Заново разрушенные землетрясением Помпеи. Что это за катастрофа, которая неистовствует на руинах? Что это за руина, которая заново нуждается в разрушении и погребении? Садическая ирония катастрофы: она в секрете ждет того, что вещи, даже руины, вновь обретут свою красоту и свой смысл, чтобы заново их уничтожить. Она ревниво заботится о разрушении иллюзии о вечности, но также заигрывает с ней, замораживая вещи во вторичную бесконечность. Это оцепенело-застывшее опустошение исполненного жизнью присутствия катастрофической мгновенностью — той, что создавала шарм Помпей. Первая катастрофа, катастрофа Везувия, была удачной. Последний подземный толчок более проблематичен. Он, кажется, подчиняется правилу удвоения событий в пародическом эффекте. Жалкое повторение большой премьеры. Завершение великой судьбы прикосновением униженного божества. Но, возможно, он обладает иным смыслом: он предупреждает нас о том, что теперь времена не грандиозных обвалов и воскрешений, игр смерти и вечности, а маленьких фрактальных событий, неспешных уничтожений посредством поступательных скольжений, ничего не сулящих впредь, поскольку новая судьба стирает именно сами следы. Это вводит нас в горизонтальную эру событий без последствий, последнее действие разыгрывается самой природой в свете пародии.
Экстаз коммуникации
Jean Baudrillard. Ecstasy of Communication // The Anti-Aesthetic. Essays on Postmodern Culture / Ed. H. Foster. Port Townsend: Bay Press, 1983. P. 126–133. (Tr. John Johnston)
перевод Д. В. Михель
Нет больше никакой системы объектов. В моей первой книге содержалась критика объекта как очевидного факта, субстанции, реальности, потребительской стоимости.[50] Там объект воспринимался как знак, но как знак все еще нагруженный смыслом. В этой книге переплелись между собой две принципиальные логики: фантазматическая логика, отсылавшая, главным образом, к психоанализу — с его идентификациями, проекциями и всей воображаемой областью трансценденции, власти и сексуальности, оперирующей на уровне объектов и среды, с предпочтением, отдаваемым оппозиции дом/автомобиль (имманентное/трансцендентное), и социально-различительная логика, порождающая различия через отсылку к социологии, сама по себе производная от антропологии (потребление как производство знаков, различение, статус, престиж). По ту сторону этих логик, в некотором смысле дескриптивных и аналитичных, уже вырастала мечта о статусе объекта и потребления, существующих по ту сторону обмена и использования, по ту сторону ценности и эквивалента. Другими словами, жертвенная логика потребления, дара, траты, потлача и проклятого удела.[51]

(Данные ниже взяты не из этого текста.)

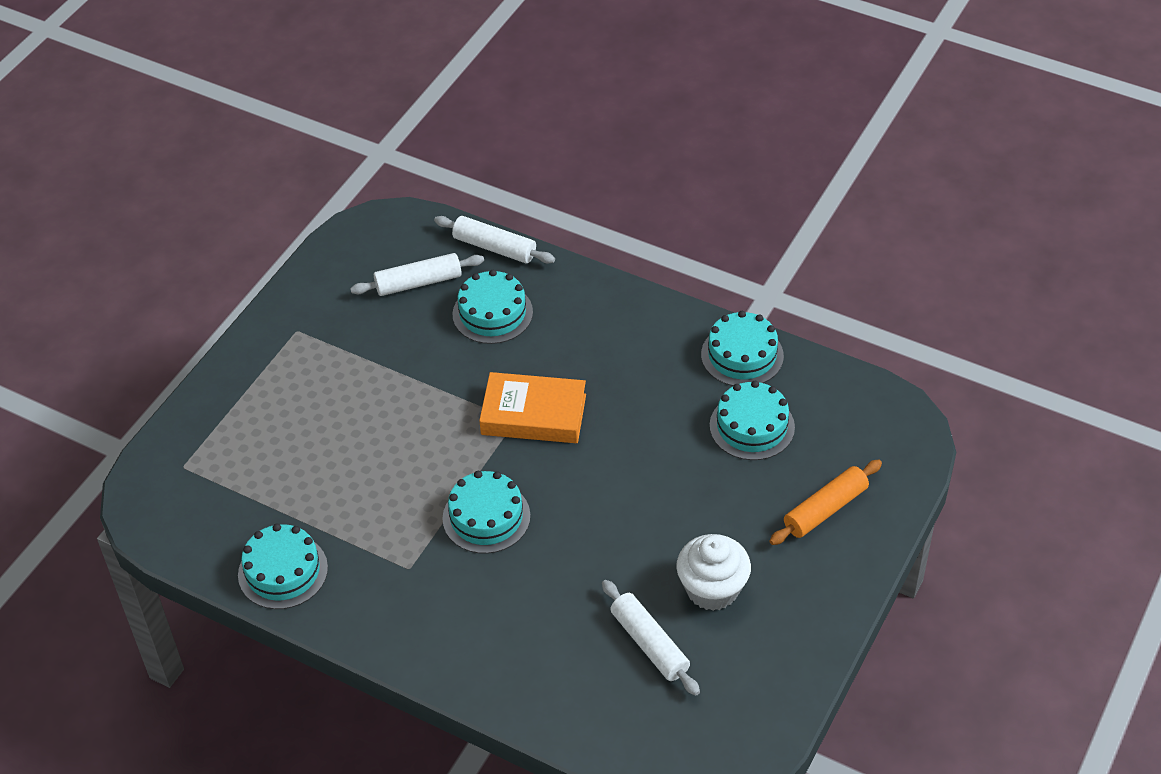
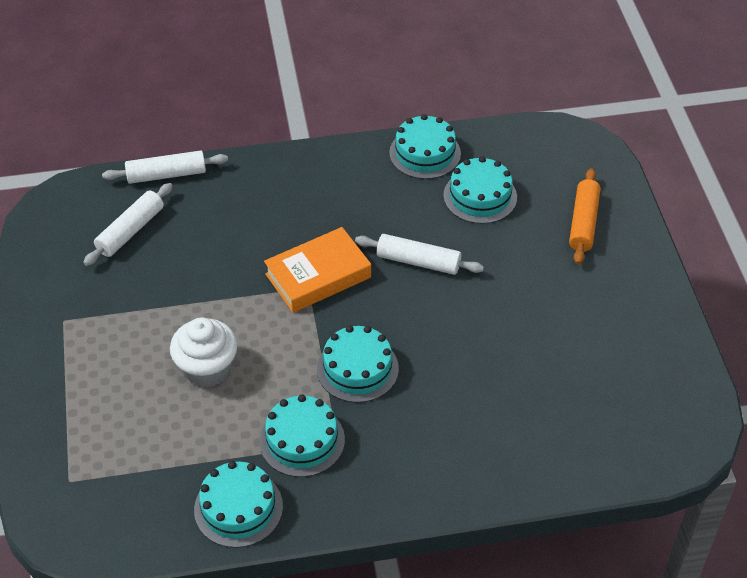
camera: 40 degrees left, 0 degrees up
(492, 313) = (213, 222): turquoise cake -> turquoise cake (302, 440)
(649, 644) = (563, 383): white rolling pin -> white rolling pin (418, 261)
(712, 589) = (566, 320): white cupcake -> white cupcake (207, 368)

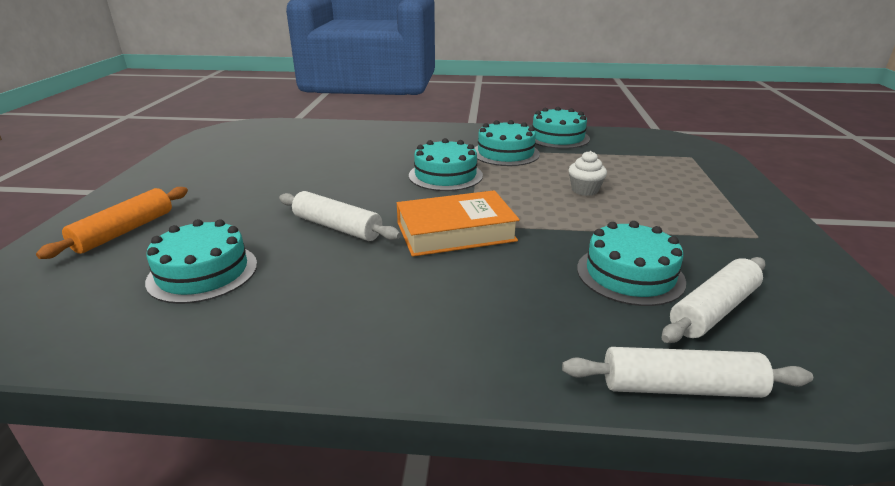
camera: 165 degrees left, 20 degrees down
(207, 368) = (584, 190): white cupcake -> white cupcake, size x0.58
(425, 153) = (215, 340): turquoise cake -> turquoise cake (630, 274)

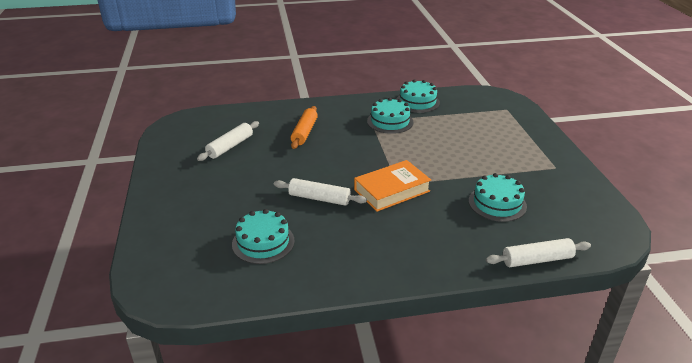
camera: 15 degrees left, 5 degrees up
(124, 231) = (186, 223): orange rolling pin -> orange rolling pin (304, 132)
(445, 175) = (361, 147): turquoise cake -> none
(584, 190) = (452, 147): white cupcake -> none
(713, 310) = (542, 217): white rolling pin -> white rolling pin (230, 146)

В определенном смысле все это еще существует, и все же в остальном это уже исчезает. Описание всего этого сокровенного универсума — проективного, воображаемого и символического — все еще соответствовало статусу объекта как зеркалу субъекта, и, в свою очередь, соответствовало воображаемым глубинам зеркала и «сцены»: существует домашняя сцена, сцена внутреннего, приватное пространство-время (коррелирующее, кроме того, с публичным пространством). Оппозиции субъект/объект и публичное/приватное были все еще значимы. Это была эра открытия и исследования повседневной жизни, это иная сцена, возникшая в тени исторической сцены, где первая воспринималась как более символически насыщенная, тогда как последняя — политически опустошенная.
Но сегодня сцены и зеркала больше нет; вместо них появились экран и сеть. Вместо отраженной трансцендентности зеркала и сцены существует некая неотражающая, имманентная поверхность, на которой разворачиваются операции — гладкая операциональная поверхность коммуникации.
Что-то изменилось, и фаустовский, прометеевский (возможно, эдиповский) период производства и потребления уступил место «протеевской» эре соединений, контактов, касаний, обратной связи и всеобщего интерфейса, которая приходит вместе с целой вселенной коммуникации. Посредством телевизионного образа — а телевидение оказывается предельным совершенным объектом в эту новую эру — наше собственное тело и вся окружающая его вселенная становится неким контролирующим экраном.